The WCO was hugely prevalent in the NFL through the 1980s and 90s, destroying corners in man coverage and neutralizing pass rushes with short timing routes that found horizontal lanes in the defense. Defenses eventually countered by using more cover 2, re-routing receivers and keeping the defenders back in zone coverage to minimize or even eliminate yards gained after the catch.
With defenses utilizing more man coverage and aggressive 3-4 schemes, Hamilton’s west coast concepts could be very helpful for the development of the young Colts’ offense. Adding more quick-developing pass plays to the offense should help against opposing pass rushers as well. Last season, Luck took countless hits and was sacked 41 times, tying the franchise high set by the line protecting former Colts quarterback, and Luck’s former coach, Jim Harbaugh in 1997. Reducing those sacks will be a priority in 2013, and the new system could play an integral part in that.
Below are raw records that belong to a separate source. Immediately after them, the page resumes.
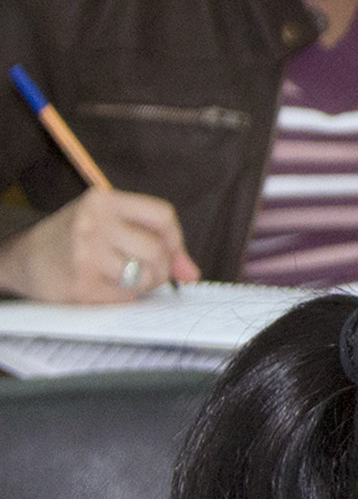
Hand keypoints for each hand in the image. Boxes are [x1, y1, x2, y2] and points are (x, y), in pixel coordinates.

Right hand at [0, 189, 199, 302]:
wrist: (24, 259)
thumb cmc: (76, 239)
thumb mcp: (110, 224)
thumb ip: (154, 240)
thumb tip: (191, 274)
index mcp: (103, 200)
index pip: (163, 215)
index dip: (175, 240)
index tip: (173, 254)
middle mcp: (93, 223)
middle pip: (157, 250)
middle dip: (162, 268)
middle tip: (149, 273)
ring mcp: (85, 254)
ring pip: (145, 276)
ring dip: (145, 285)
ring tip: (127, 279)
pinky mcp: (81, 285)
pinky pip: (127, 297)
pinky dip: (124, 297)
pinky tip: (106, 288)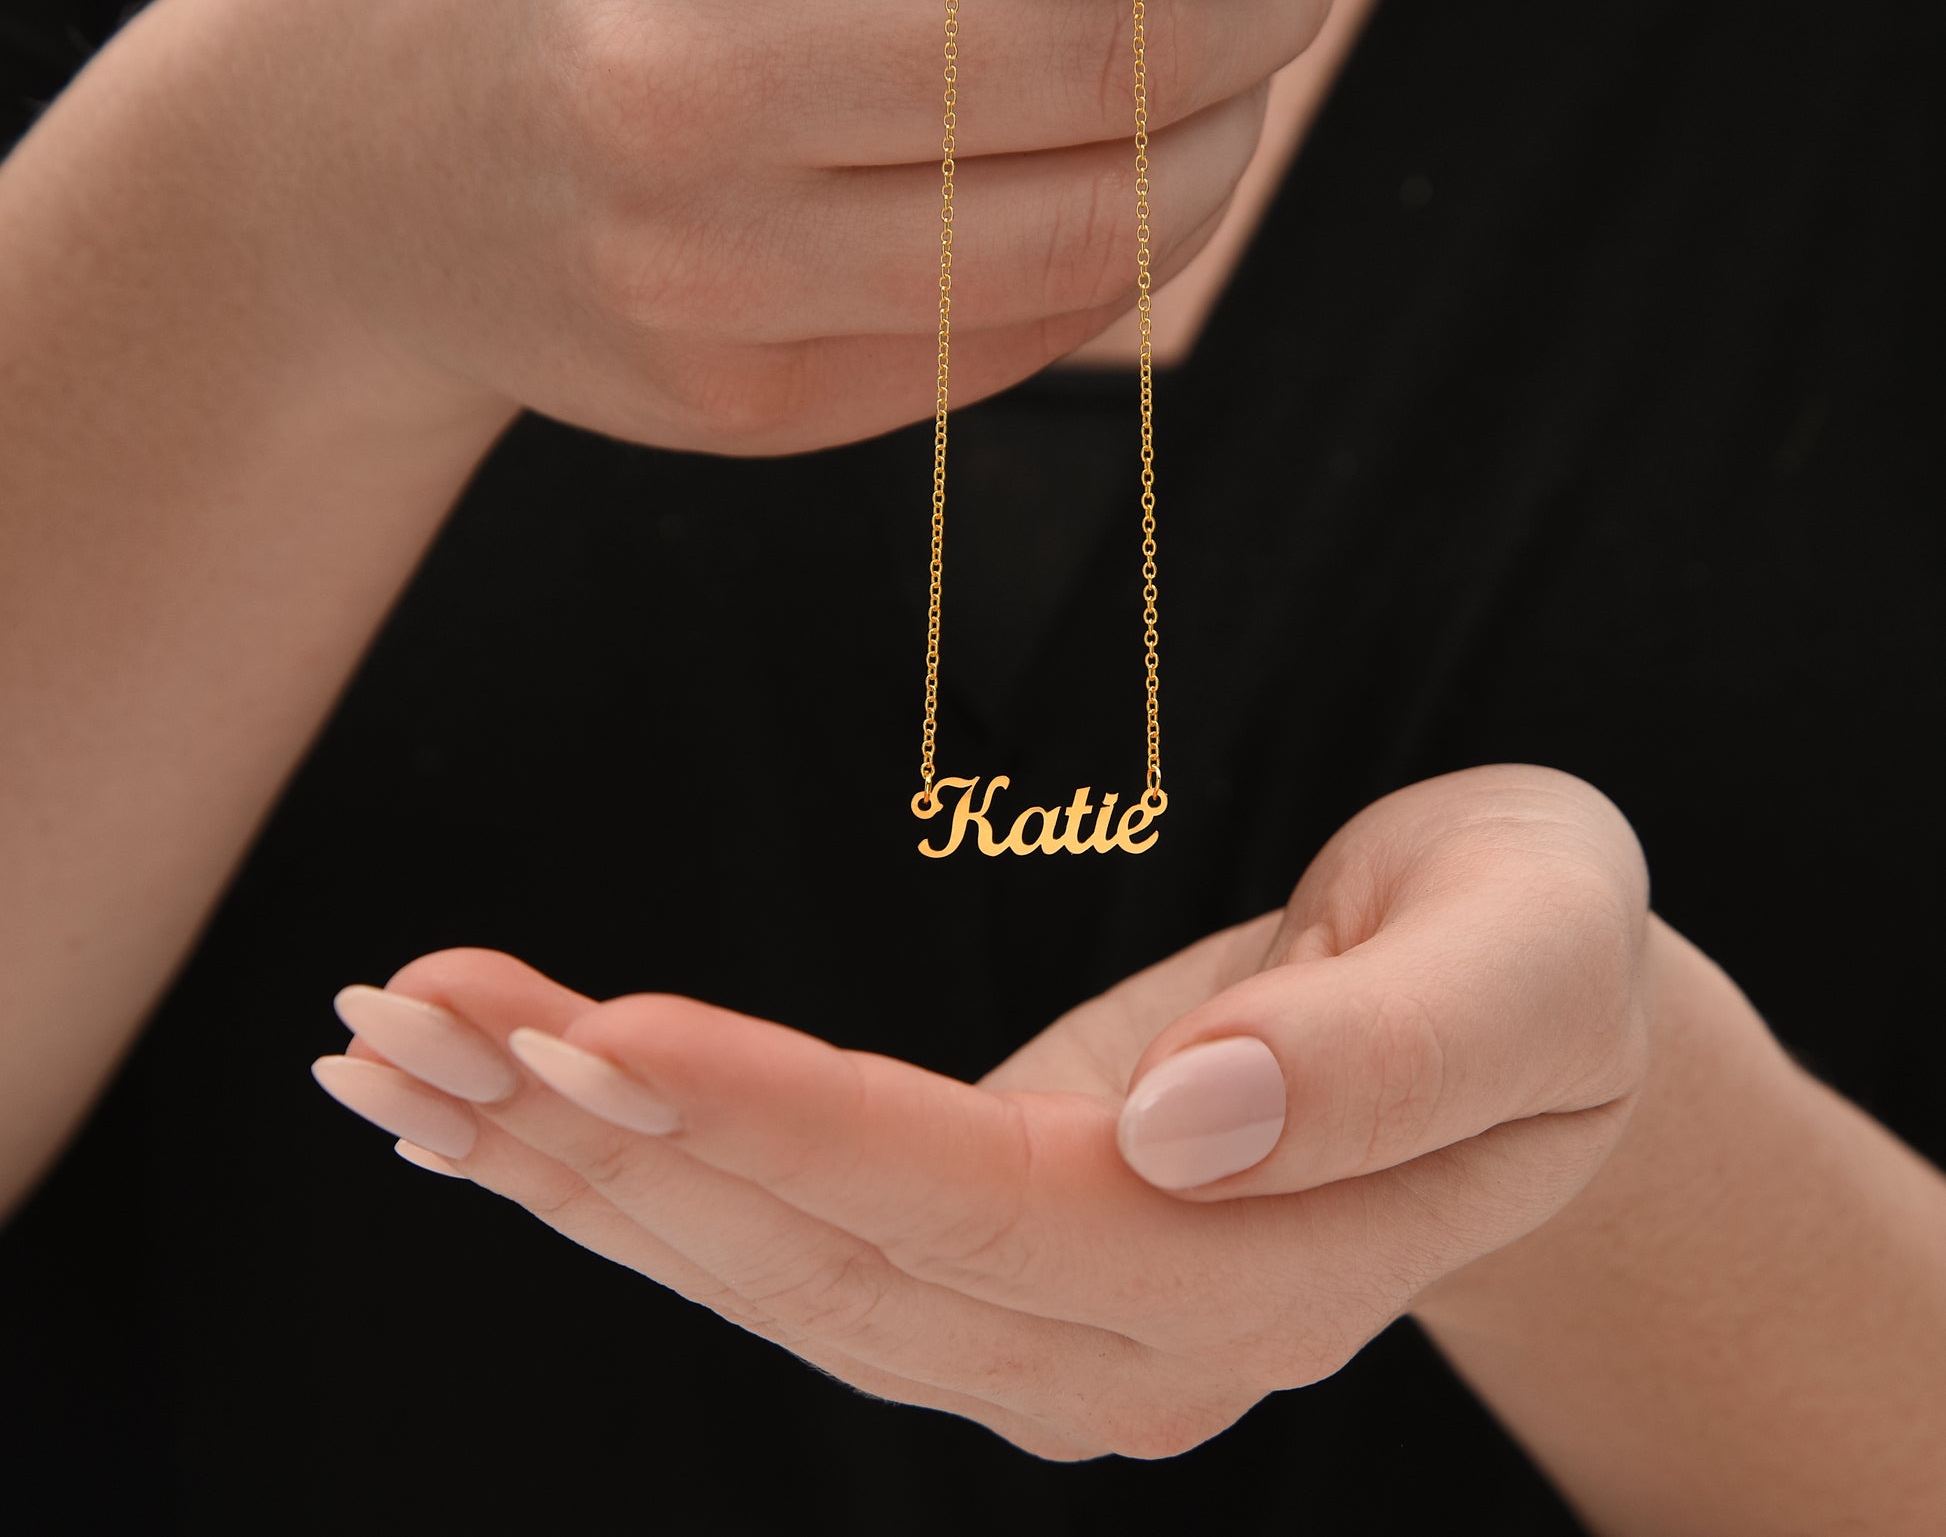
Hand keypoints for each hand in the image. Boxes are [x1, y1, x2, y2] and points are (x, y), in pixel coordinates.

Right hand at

Luck on his plans for the offseason: “I think one, you have to make sure you take a little time off to relax and get away from football. I think that’s almost as important as the work you are going to put in. I think we are still working on a plan for the offseason and how to approach everything. I’m sure we will go back and look at nearly all the passes, see what went well, see what went wrong, see if there’s any mechanical issues per se that you can work on in the offseason. Then obviously, re-integrate myself with Pep’s (Hamilton) offense and create a strong dialogue which is going to be very important.”
Luck on what he wants to improve: “I think accuracy in all the levels of passing; whether it’s deep, short, intermediate. Just giving guys accurate balls that they can catch and run with, that’ll be very important. I think just building up a rapport with receivers and making sure that maybe what we couldn’t complete last year, we are completing this year.”